The top 10 words on Wikipedia are:
33,535,571 ×  the the the the the the the the the the the
17,093,829 ×  of of of of of of
13,738,373 ×  in in in in in
13,188,068 ×  and and and and
10,759,896 ×  a a a a
10,443,624 ×  to to to
5,826,723 ×  is is is is is is is is is is is is is is is is is is is
5,008,425 ×  was was was was was was was was was was was was was was was was was
4,357,494 ×  on on on on on on on on on on on on on on on
4,337,447 ×  for for for for for for for for for for for for for for
There's a total of 538,692,767 words on Wikipedia


What are the top 10 words on Wikipedia? How many times does the word word appear? Which 13-letter word is used 4 times more often than any other? Which of the words who, when, where, what and why is seen most frequently?

Wikipedia is an intriguing source of data. It's often quirky: the most common 9-letter word on Wikipedia is Wikipedia. It's often messy: of the top 10 words beginning with x, one is XML, one is Xbox, and another four are Roman numerals. But for sheer quantity of open data, it's irresistable.
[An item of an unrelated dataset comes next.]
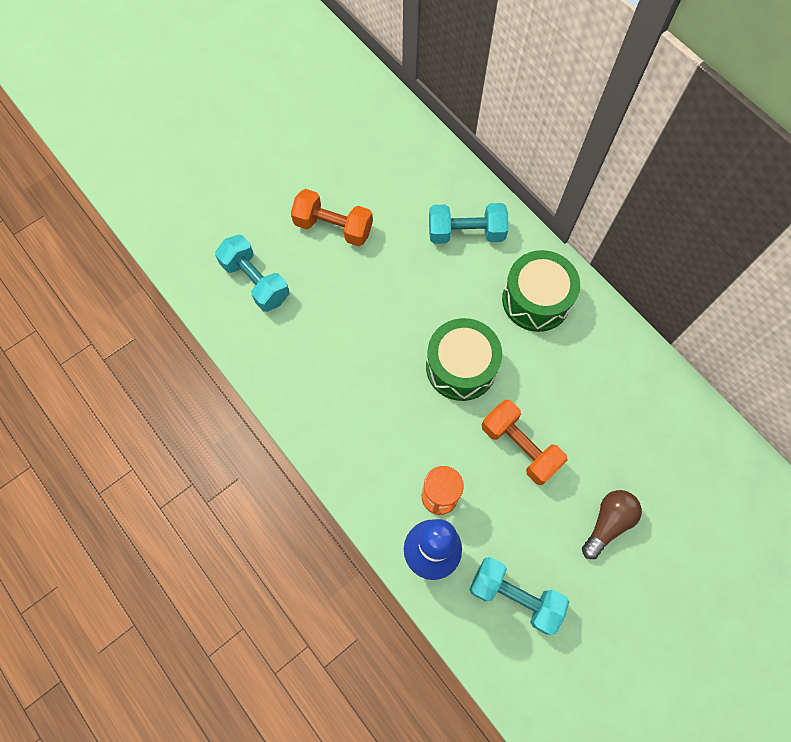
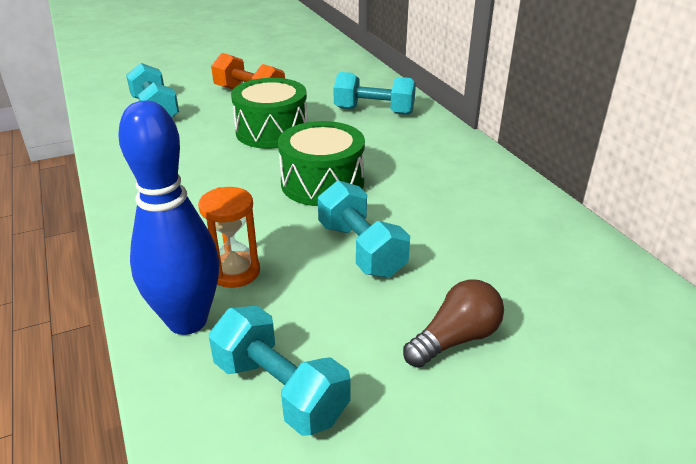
camera: 15 degrees right, 35 degrees down
(520, 446) = (361, 249): orange dumbbell -> turquoise dumbbell
(536, 300) = (429, 155): green drum -> green drum (272, 131)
I counted words on Wikipedia as follows:

1. I downloaded a snapshot of English-language Wikipedia from 1 April 2017.

2. I considered only articles, templates, media/file descriptions and primary meta-pages. I omitted edit history and discussion.

3. I analyzed only the core text. I did not consider headings or captions, since these would have skewed the results. For example, the words "further", "reading", "external" and "links" would have been massively overrepresented had I included headings such as "Further reading" and "External links".
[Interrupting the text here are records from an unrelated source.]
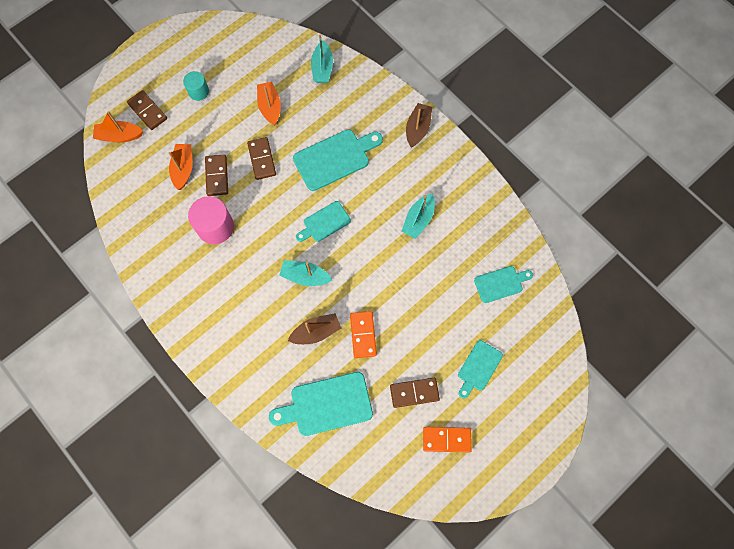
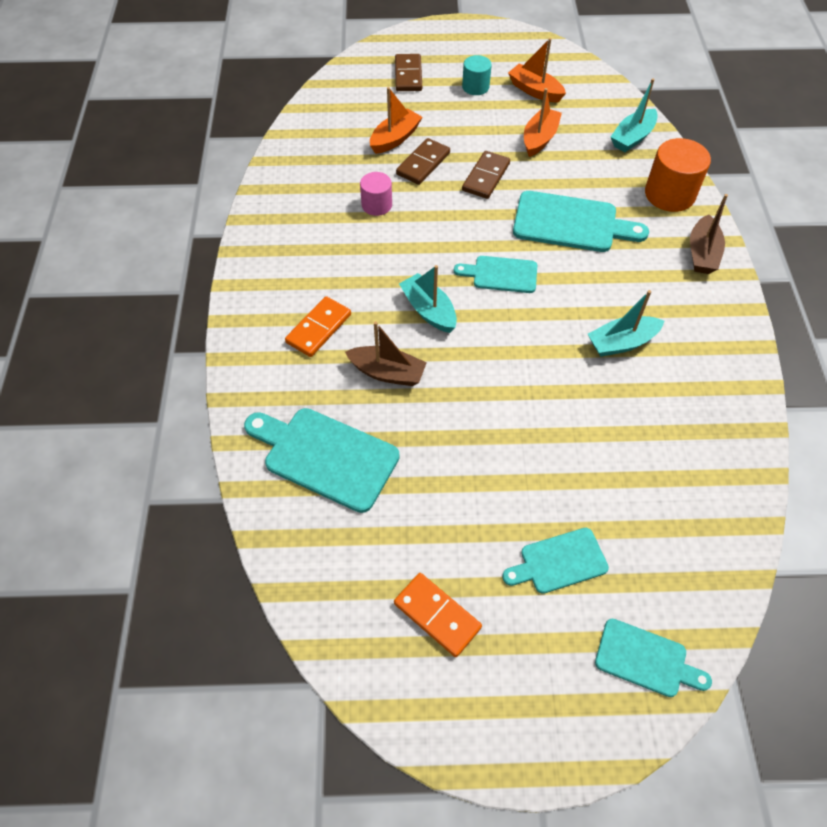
camera: 40 degrees right, 15 degrees down
(119, 136) = (361, 79): orange boat -> orange boat (535, 91)
(215, 227) = (376, 205): pink cylinder -> pink cylinder, size x0.60
(363, 335) = (440, 415): orange domino -> orange domino (319, 328)
(372, 98) = (669, 194): none -> orange cylinder
(414, 392) = (445, 525): brown domino -> none
(417, 128) = (702, 253): brown boat -> brown boat turned 135 degrees clockwise
(500, 283) = (677, 485): turquoise cutting board -> turquoise cutting board (645, 659)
4. I stripped HTML, Wiki markup and other non-English-language elements as far as possible.

5. I excluded words with accents. It's a shame to have lost words like café and résumé, but it simplified the task significantly.

6. I treated different parts of a word as different words (e.g. think, thinks, thinking, thought and thoughts as different words).
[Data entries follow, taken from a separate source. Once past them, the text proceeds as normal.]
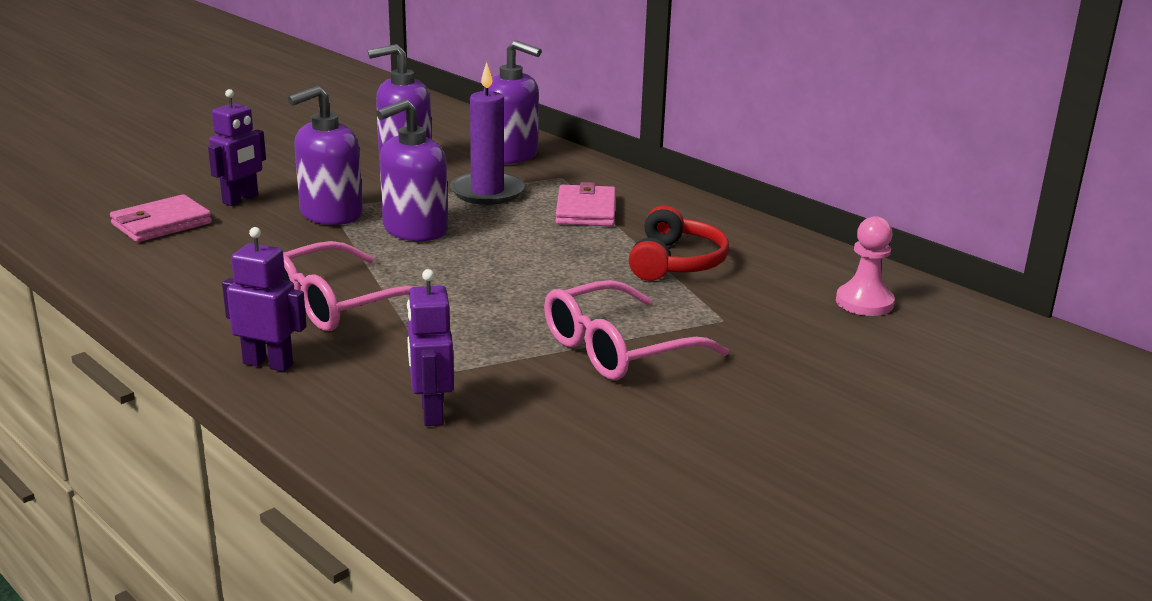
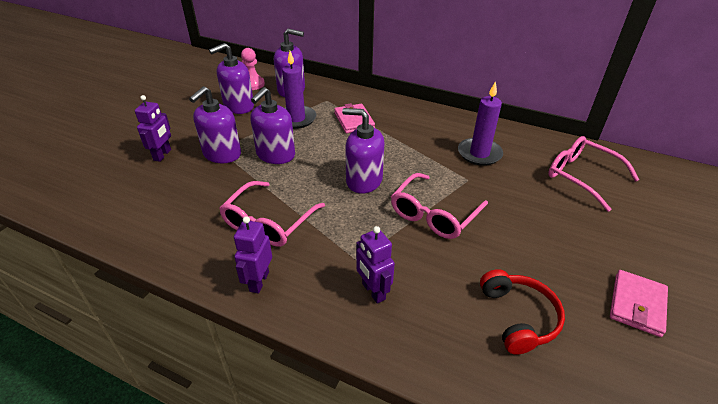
camera: 20 degrees left, 15 degrees up
(161, 224) = (125, 185): pink wallet -> pink wallet (637, 304)
(268, 363) = (259, 281): purple robot -> purple robot turned 75 degrees counterclockwise
(534, 286) = (364, 181): none -> purple soap dispenser
(676, 262) = (420, 146): red headphones -> red headphones (518, 317)
(779, 292) = (479, 154): none -> purple candle
(864, 302) = (520, 151): pink pawn -> pink pawn (253, 84)
(956, 358) = (582, 177): none -> pink glasses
7. I split hyphenated words into separate words (e.g. up-to-date into three separate words, up, to and date), but kept words with apostrophes as single words (e.g. don't), stripping any apostrophe or apostrophe-s from the end of a word (e.g. reducing Einstein's to Einstein).

8. I made no attempt to remove non-words. For example, the words st (from the ordinal 1st), utc (from the abbreviation UTC), www (from URLs) and e (from e. e. cummings and other initials) are all in there.

9. I analyzed a huge amount of data, not all of it clean, so there are many peculiarities in the results.


First published 22 May 2017